Somewhere between her whispering in his ear and the numerous shot glasses that magically appeared on the table in the next while, Quinn realized in the back of his mind there was a chance there would a big hole in his recollection the next day.

***********

After Clayton silently left the house shortly before noon, Imaani kept herself busy for the rest of Saturday afternoon cleaning and tending to Natasha. Between taking her daughter to a birthday party after lunch and helping her with a social studies project that night, she had fleeting thoughts about how she and Clayton would patch things up.

When Natasha had gone to her room for the night and Imaani heard her laughing while talking on the phone, she went to the living room and picked up her own phone. Her heart fluttered with a bit of hope when she saw she’d missed two texts from her husband.

Remember I told you about Greg from college? he’d written. We were in the business program together at Western. He was at the store opening and back in town visiting his parents for a week. Going out for dinner with him and may spend the night at his folks’ place if I can’t drive.

Looking back, Imaani would find the amount of detail in the texts to be suspect. But in the moment, she found herself wondering why he couldn’t just take a cab home from the restaurant or whatever bar he and Greg ended up at.

That’s fine, she typed back instead. Have fun and be safe. She put her phone in her lap but then picked it up again. Let’s talk tomorrow. I miss you.

After some time went by with no response, Imaani switched on a movie and threw a blanket over herself, her mind never fully forgetting her phone. Eventually, she was rewarded.

I cannot wait to fuck you tonight, B. Wear that little pencil skirt I like, but no panties. Every time I see you in it, I want to throw you over my desk and hike that thing right up to your stomach.
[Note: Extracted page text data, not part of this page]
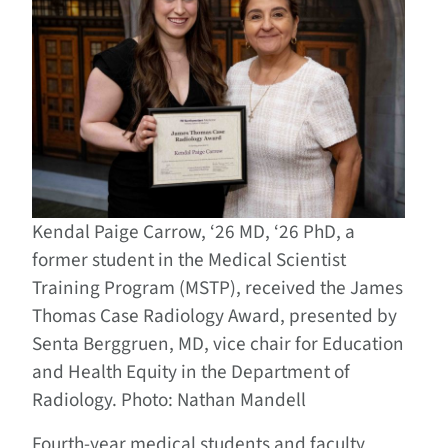
Kendal Paige Carrow, ‘26 MD, ‘26 PhD, a
former student in the Medical Scientist
Training Program (MSTP), received the James
Thomas Case Radiology Award, presented by
Senta Berggruen, MD, vice chair for Education
and Health Equity in the Department of
Radiology. Photo: Nathan Mandell
Fourth-year medical students and faculty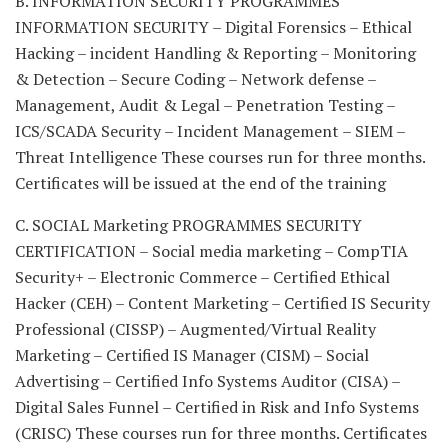
B. INFORMATION SECURITY PROGRAMMES
INFORMATION SECURITY – Digital Forensics – Ethical
Hacking – incident Handling & Reporting – Monitoring
& Detection – Secure Coding – Network defense –
Management, Audit & Legal – Penetration Testing –
ICS/SCADA Security – Incident Management – SIEM –
Threat Intelligence These courses run for three months.
Certificates will be issued at the end of the training
C. SOCIAL Marketing PROGRAMMES SECURITY
CERTIFICATION – Social media marketing – CompTIA
Security+ – Electronic Commerce – Certified Ethical
Hacker (CEH) – Content Marketing – Certified IS Security
Professional (CISSP) – Augmented/Virtual Reality
Marketing – Certified IS Manager (CISM) – Social
Advertising – Certified Info Systems Auditor (CISA) –
Digital Sales Funnel – Certified in Risk and Info Systems
(CRISC) These courses run for three months. Certificates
Tremors overtook Imaani’s hands and she dropped her phone while starting to hyperventilate. In seconds she was doubled over on the carpet, then alternatively gasping and crying while her limbs shook. She wondered if she was having a heart attack but couldn’t even call out to Natasha to call 911.
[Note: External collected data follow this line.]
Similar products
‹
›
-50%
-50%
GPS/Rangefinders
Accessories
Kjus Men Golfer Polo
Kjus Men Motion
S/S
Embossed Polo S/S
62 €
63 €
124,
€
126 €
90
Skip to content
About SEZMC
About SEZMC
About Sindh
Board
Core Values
Whatever happens, happens, she thought, resigning herself to the possibility she might lose consciousness right there. Somehow, the thought took the pressure off her mind and her breathing slowed down after several minutes of her lying on the floor, the blanket still twisted around her knees.
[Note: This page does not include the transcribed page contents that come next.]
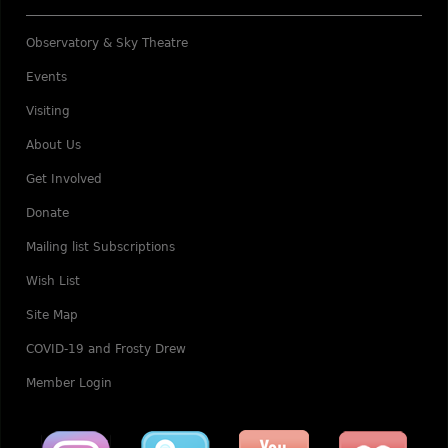
Observatory & Sky Theatre
Events
Visiting
About Us
Get Involved
Donate
Mailing list Subscriptions
Wish List
Site Map
COVID-19 and Frosty Drew
Member Login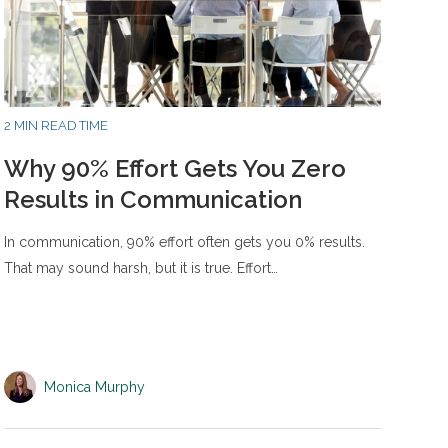
2 MIN READ TIME
Why 90% Effort Gets You Zero
Results in Communication
In communication, 90% effort often gets you 0% results.
That may sound harsh, but it is true. Effort…
Monica Murphy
Imaani stared at the legs of the TV table with her head resting on the carpet for several minutes, then slowly tried to sit up. She leaned back against the couch caddy while observing her breathing. When she was confident the panic attack had passed, she lifted herself up to the couch, then stood up to see if she was steady on her feet.

After gulping down a big glass of water, it was as if all of her emotions, her longing, her will to strengthen her marriage–all of it had drained out of her while she was curled up shuddering on the floor. It suddenly made sense. Clayton’s long hours, his popping in and out of their lives in convenient snippets like picking Natasha up from school or dropping in on one of her band’s concerts–the pieces finally fit.

Oh god, all the times I was doing a show with the band, or at the music academy with Quinn and Ethan! she realized. How supportive he was when we left to play at schools up north for days. It dawned on her that he wasn’t proud his wife was a musician; he was thrilled she was giving him massive blocks of time to fuck his mistress.

B? she thought next, suddenly hyper-aware of the task at hand. She sped through a virtual catalogue in her brain of all the people she’d met from Clayton’s office. Did she know this woman? Britney… Brianna… Bryn, was it?

Then the picture became clear as she recalled meeting a busty blonde woman in her mid-20s at a charity ball some six months ago. Bree, she snapped her fingers. Bree Collier. She’s an aide in the constituency office.

She ran to Clayton’s home office upstairs and methodically trifled through the drawers, wondering why she didn’t feel more frantic. She felt as calm now as she’d felt terrified during her panic attack just minutes ago. She knew that Clayton never took to keeping things on his phone and preferred writing down information in an old-fashioned agenda book.